The values that defined Bush 41


Catholic Herald, 6 December 2018

George Herbert Walker Bush – the 41st US president – never wrote a post-presidential memoir. His son, George W Bush – the 43rd president – gave a possible explanation in the book he wrote instead, entitled 41: A Portrait of My Father.

“Dorothy Walker Bush [41’s mother] was a woman of strong faith,” Bush 43 wrote of his grandmother. “She read Bible verses to her children over breakfast every morning. One of her favourite passages was Proverbs 27:2: ‘Let another man praise thee, and not thine own mouth’.”

Now the praises are flowing freely for Bush 41, who died on November 30. He was not the greatest president America had, but he may well have been the greatest man to serve as president, the young war hero turned entrepreneur turned politician.

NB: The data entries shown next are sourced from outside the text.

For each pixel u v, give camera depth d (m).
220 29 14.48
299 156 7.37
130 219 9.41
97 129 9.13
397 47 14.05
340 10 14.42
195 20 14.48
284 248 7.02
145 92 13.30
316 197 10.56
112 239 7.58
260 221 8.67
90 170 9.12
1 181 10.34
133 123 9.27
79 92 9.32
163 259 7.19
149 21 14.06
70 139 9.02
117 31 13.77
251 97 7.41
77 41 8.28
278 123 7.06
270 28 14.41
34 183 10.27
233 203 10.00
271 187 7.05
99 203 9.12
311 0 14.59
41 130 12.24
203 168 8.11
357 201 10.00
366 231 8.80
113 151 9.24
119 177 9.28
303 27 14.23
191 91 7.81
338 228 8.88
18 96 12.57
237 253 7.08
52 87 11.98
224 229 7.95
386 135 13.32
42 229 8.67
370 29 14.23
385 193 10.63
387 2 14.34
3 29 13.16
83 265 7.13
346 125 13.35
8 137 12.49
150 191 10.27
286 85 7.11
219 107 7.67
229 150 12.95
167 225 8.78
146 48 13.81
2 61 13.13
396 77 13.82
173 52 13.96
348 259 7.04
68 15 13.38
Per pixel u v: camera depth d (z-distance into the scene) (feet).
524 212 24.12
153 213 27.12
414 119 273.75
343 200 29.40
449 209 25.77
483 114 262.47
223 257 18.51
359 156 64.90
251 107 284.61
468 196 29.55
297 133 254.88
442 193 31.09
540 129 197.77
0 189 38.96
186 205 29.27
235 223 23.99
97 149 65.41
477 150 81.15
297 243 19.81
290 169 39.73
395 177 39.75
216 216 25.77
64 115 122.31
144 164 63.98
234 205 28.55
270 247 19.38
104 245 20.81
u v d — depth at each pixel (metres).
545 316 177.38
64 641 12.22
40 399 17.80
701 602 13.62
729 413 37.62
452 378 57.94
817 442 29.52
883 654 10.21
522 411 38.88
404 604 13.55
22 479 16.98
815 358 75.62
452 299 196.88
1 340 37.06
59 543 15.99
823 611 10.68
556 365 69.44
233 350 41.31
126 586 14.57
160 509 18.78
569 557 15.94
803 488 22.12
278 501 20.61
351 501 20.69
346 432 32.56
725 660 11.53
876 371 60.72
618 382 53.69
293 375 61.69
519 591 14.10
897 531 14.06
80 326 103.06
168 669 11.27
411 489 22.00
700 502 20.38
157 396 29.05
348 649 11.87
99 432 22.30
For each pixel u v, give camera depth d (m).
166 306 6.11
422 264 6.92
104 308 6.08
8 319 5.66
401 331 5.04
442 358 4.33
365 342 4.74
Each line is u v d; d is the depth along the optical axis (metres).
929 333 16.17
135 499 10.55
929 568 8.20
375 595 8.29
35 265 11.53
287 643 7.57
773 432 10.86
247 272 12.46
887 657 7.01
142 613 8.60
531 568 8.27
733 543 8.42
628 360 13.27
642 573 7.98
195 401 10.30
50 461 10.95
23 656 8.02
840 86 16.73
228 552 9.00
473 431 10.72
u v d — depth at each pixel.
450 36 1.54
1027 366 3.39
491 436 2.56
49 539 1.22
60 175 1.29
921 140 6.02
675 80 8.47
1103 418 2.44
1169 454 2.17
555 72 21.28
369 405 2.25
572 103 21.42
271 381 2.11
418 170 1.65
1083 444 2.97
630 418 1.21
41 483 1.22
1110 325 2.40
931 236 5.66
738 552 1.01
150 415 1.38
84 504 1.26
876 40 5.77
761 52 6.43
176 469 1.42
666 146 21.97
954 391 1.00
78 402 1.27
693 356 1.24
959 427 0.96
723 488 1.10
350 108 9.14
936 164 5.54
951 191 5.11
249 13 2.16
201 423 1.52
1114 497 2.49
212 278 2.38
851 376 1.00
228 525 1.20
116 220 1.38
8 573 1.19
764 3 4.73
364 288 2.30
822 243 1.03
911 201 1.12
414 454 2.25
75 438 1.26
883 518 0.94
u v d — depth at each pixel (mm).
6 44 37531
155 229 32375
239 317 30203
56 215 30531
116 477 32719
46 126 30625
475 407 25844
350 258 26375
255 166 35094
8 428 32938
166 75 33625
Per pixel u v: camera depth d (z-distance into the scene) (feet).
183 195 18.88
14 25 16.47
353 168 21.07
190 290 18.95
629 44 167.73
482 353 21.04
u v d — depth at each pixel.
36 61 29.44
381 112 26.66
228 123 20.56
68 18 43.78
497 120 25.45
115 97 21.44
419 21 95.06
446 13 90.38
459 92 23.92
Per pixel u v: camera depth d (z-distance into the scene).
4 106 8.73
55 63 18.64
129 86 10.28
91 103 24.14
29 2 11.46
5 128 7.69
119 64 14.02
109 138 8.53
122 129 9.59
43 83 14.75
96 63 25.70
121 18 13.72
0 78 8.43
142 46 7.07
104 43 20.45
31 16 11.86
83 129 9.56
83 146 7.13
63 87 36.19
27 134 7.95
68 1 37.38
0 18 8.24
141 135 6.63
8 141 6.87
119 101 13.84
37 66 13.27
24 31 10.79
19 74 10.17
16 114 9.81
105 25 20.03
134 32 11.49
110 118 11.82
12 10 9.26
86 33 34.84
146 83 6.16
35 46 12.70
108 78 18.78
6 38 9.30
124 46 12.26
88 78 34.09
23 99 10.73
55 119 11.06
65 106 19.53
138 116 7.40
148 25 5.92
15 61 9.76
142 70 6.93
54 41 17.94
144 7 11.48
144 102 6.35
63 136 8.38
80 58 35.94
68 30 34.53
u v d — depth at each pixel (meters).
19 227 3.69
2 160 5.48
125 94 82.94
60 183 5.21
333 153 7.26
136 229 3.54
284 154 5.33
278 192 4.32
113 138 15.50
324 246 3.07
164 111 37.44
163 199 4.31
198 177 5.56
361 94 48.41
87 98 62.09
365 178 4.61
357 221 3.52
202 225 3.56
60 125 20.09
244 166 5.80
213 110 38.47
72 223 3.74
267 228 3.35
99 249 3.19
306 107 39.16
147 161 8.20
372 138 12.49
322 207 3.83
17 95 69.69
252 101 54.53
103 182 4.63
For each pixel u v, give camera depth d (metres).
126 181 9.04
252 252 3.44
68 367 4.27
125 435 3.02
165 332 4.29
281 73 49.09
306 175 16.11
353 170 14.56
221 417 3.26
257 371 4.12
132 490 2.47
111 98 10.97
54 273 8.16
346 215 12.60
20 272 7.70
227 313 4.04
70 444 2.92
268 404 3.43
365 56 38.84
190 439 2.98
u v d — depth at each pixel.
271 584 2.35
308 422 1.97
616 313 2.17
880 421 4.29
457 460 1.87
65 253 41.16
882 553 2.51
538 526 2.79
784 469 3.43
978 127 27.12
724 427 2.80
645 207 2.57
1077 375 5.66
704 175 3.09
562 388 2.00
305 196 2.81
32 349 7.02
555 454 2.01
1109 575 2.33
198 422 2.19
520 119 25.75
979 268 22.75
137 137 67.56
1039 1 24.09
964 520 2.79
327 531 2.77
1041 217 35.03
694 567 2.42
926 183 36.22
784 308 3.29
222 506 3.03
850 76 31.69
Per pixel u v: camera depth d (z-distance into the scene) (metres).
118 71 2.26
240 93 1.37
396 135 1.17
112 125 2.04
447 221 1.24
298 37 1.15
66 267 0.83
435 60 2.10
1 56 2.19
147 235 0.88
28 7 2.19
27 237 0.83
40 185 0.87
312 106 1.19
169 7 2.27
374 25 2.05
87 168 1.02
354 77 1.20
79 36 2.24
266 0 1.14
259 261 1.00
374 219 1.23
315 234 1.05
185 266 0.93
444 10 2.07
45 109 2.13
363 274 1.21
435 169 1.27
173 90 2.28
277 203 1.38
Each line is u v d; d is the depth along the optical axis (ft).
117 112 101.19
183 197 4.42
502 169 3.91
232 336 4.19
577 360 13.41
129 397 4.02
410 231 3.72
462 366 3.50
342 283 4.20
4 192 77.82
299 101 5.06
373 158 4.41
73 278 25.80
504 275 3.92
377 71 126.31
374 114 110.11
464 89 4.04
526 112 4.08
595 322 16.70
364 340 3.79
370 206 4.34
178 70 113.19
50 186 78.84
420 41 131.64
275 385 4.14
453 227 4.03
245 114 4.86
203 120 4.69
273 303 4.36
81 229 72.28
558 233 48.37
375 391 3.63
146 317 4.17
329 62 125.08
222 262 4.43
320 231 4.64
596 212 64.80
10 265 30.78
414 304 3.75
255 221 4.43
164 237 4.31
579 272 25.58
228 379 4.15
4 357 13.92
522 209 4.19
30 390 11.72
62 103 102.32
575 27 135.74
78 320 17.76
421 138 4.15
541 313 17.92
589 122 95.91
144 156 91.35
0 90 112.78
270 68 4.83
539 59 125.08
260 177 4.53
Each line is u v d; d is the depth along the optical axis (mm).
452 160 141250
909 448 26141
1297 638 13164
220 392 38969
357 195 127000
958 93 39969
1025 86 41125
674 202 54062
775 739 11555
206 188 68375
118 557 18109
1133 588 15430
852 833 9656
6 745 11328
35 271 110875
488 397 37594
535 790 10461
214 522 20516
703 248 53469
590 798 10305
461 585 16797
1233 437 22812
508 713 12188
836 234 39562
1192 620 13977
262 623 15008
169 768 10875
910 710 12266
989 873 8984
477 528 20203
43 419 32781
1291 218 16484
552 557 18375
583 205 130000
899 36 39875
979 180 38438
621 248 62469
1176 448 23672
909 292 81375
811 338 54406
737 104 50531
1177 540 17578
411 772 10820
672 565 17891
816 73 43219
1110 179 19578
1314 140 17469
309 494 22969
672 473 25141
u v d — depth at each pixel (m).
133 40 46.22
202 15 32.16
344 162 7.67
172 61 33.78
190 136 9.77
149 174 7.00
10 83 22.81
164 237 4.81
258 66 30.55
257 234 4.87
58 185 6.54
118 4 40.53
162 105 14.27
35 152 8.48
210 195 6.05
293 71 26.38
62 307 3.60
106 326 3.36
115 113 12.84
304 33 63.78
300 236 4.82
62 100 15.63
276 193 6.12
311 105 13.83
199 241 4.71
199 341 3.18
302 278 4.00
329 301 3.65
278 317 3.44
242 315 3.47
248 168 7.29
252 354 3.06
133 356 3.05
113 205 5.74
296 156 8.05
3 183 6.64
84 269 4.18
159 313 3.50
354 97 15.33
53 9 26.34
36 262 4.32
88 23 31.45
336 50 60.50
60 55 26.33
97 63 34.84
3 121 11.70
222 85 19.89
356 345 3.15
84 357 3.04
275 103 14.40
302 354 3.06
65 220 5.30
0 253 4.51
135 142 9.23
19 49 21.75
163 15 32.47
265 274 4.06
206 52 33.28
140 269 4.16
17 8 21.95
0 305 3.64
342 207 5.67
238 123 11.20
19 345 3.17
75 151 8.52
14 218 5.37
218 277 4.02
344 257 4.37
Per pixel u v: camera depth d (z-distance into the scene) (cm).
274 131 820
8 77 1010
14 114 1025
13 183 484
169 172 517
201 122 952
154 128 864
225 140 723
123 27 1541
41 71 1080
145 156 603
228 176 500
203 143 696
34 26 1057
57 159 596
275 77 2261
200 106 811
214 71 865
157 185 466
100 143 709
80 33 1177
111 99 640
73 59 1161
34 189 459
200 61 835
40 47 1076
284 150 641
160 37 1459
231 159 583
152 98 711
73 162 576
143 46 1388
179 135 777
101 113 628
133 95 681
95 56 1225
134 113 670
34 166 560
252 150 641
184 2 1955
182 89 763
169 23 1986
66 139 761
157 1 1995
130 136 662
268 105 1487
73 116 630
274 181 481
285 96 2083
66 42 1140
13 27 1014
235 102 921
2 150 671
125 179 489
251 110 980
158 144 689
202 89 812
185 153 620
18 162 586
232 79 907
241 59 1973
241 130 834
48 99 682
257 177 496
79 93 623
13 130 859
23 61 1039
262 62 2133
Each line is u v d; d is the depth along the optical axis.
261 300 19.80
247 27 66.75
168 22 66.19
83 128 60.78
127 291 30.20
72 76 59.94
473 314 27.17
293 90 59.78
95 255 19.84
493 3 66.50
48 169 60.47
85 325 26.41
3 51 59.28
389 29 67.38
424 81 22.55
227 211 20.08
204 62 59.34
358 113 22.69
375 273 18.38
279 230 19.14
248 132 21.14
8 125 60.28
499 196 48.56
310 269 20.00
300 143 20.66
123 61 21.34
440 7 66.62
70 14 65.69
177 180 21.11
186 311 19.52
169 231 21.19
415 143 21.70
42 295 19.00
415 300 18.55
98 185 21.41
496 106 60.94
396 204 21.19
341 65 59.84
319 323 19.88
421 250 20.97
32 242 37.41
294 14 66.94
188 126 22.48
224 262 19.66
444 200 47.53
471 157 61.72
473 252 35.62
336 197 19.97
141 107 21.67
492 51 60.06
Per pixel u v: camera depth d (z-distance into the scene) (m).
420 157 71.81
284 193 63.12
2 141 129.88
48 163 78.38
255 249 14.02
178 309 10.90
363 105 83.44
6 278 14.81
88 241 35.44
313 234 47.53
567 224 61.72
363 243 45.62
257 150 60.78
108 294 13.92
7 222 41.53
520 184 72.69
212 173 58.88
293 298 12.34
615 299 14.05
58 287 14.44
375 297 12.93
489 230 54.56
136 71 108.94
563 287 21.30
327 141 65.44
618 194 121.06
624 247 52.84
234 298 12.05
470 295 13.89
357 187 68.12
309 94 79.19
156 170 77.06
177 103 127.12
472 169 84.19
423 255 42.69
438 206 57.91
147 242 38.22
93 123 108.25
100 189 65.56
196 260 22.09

Above all, in his later years he taught America about fathers and sons, a cultural lesson more important than anything that politics can achieve.

Bush was born into a wealthy Wall Street family, living in one of America’s richest cities, Greenwich, Connecticut. His father Prescott Bush was elected to the Senate as a Republican when that party dominated the northeast. After graduating from Yale, Bush turned down offers to join his father and grandfather in securing a comfortable life on Wall Street. Instead, he headed out to the Texas desert with his wife and young son. He would learn about the oil industry from the bottom up.

In 1964, when a 40-year-old Bush made an unsuccessful run for Senate as a Republican in Texas, the Democrats utterly dominated the state. In moving from Connecticut to Texas, Bush was shaping a new Republican future. The northeast would become a stronghold of liberal Democrats by the time Bush 43 would be elected in 2000, and Texas would be part of the solidly Republican south.